■ **What to produce**:
Whenever a line of the data below holds the string "class", copy that line.

Web interface edit records

○ ○ ○

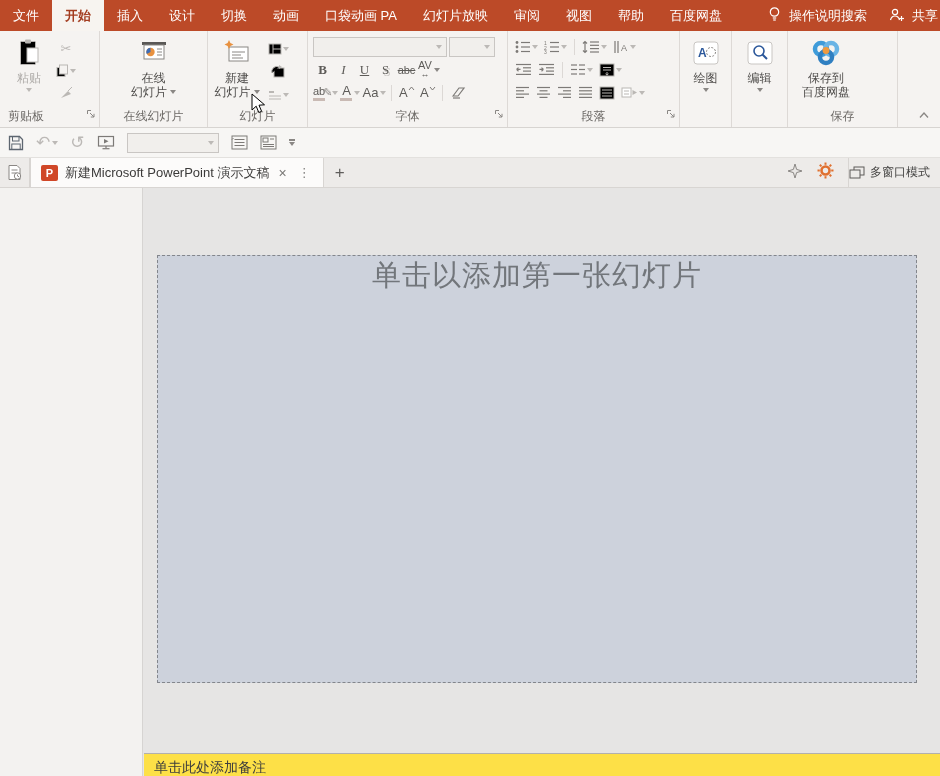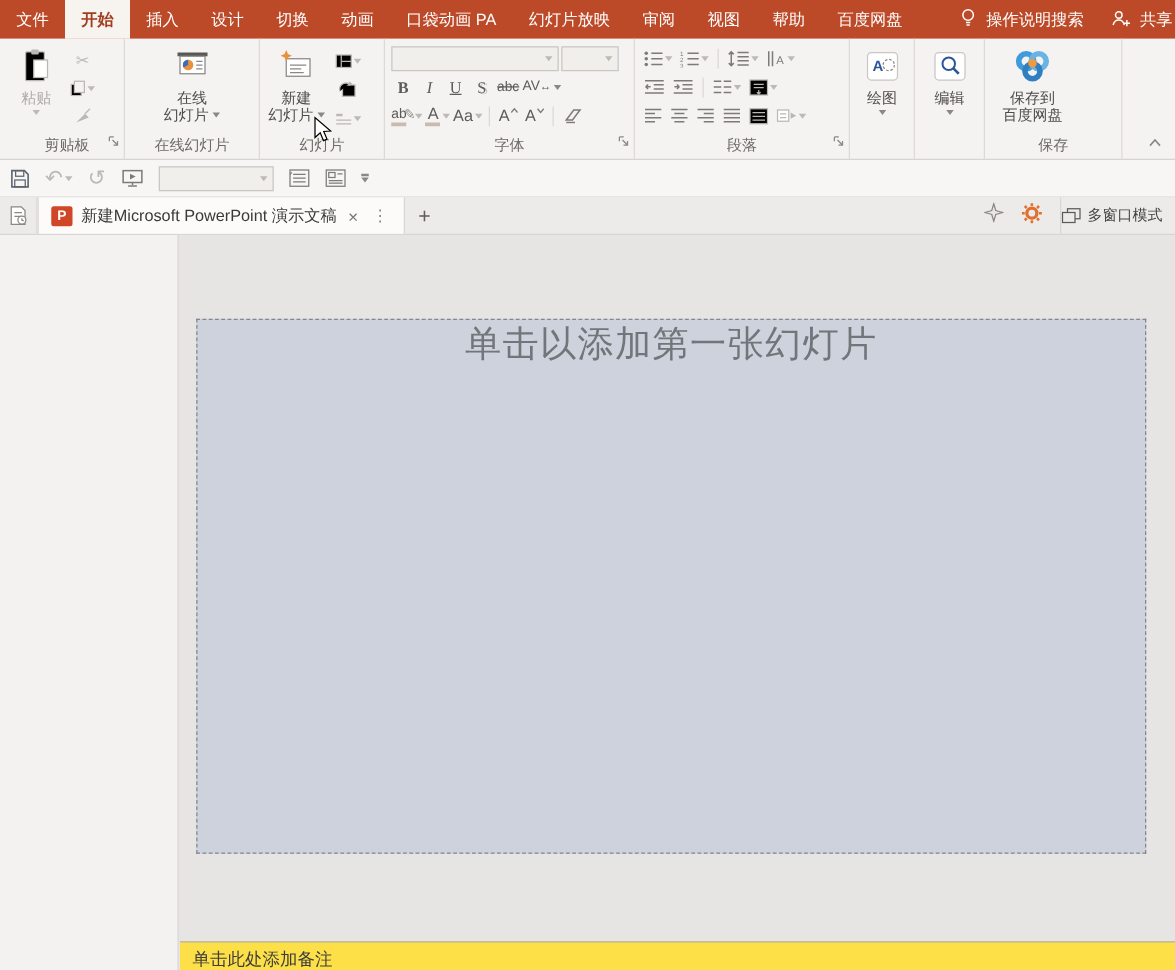--- a/index.html
+++ b/index.html
@@ -36,7 +36,7 @@
   svg.lic .fl { fill:#7d7a77; stroke:none; }
   svg.dis line, svg.dis path, svg.dis rect, svg.dis circle, svg.dis polyline { stroke:#bab7b4; }
   svg.dis .fl { fill:#bab7b4; stroke:none; }
-  .av { display:flex; flex-direction:row; align-items:center; font-size:11px; line-height:9px; color:#5d5b58; }
+  .av { display:flex; flex-direction:column; align-items:center; font-size:11px; line-height:9px; color:#5d5b58; }
   .fc { display:flex; flex-direction:column; align-items:center; line-height:12px; }
   .fc .bar { width:12px; height:3px; background:#c9bab4; margin-top:1px; }
 

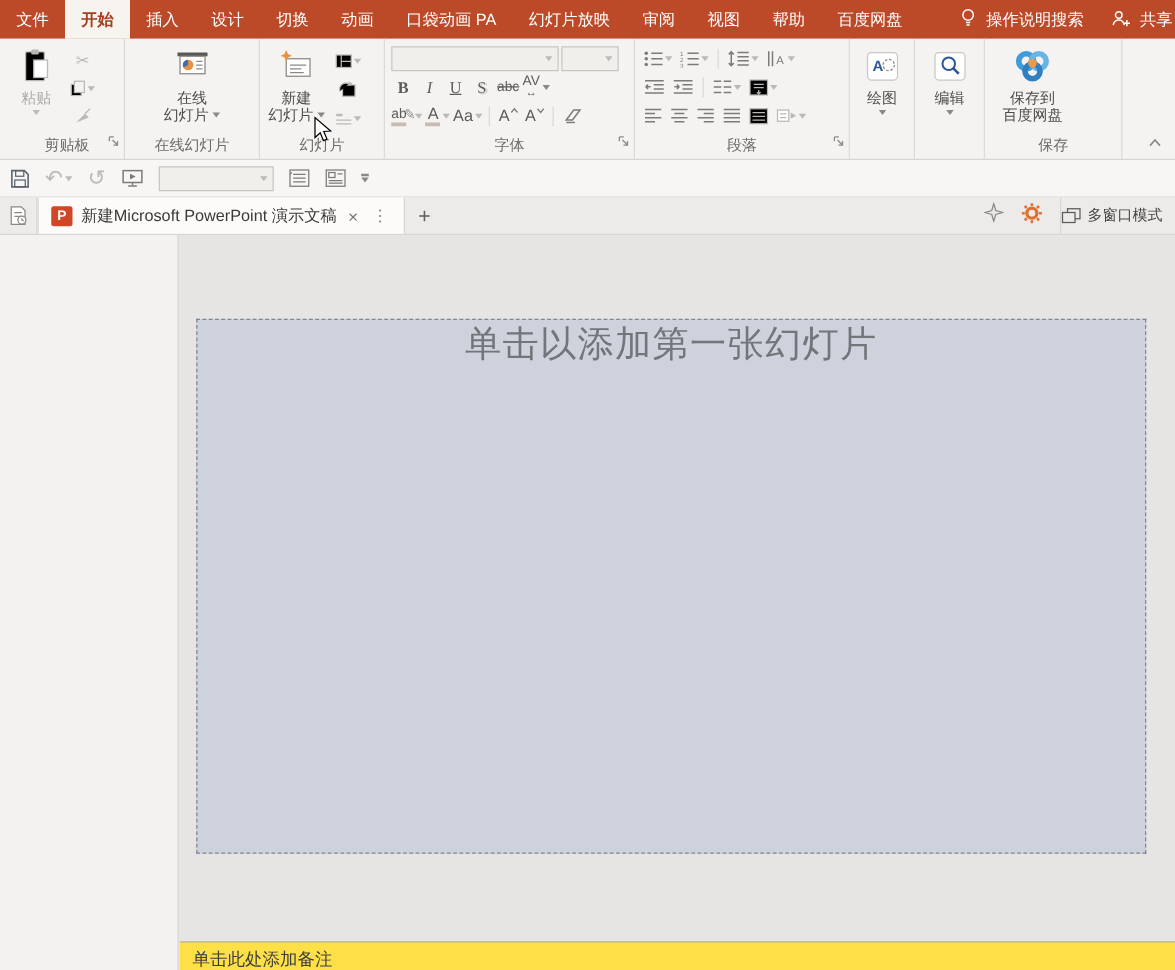--- a/index.html
+++ b/index.html
@@ -138,7 +138,7 @@
             </svg>
         </div>
       </div>
-      <span class="grp-label" style="text-align:center;padding-left:8px">剪贴板</span>
+      <span class="grp-label" style="text-align:left;padding-left:8px">剪贴板</span>
       <span class="launcher">
         <svg width="10" height="10" viewBox="0 0 10 10">
             <path d="M1.5,1.5 H5 M1.5,1.5 V5" stroke="#8a8784" fill="none"></path>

○ ○ ○

■ **Task answer**:
-      <span class="grp-label" style="text-align:center;padding-left:8px">剪贴板</span>
+      <span class="grp-label" style="text-align:left;padding-left:8px">剪贴板</span>
       <span class="launcher">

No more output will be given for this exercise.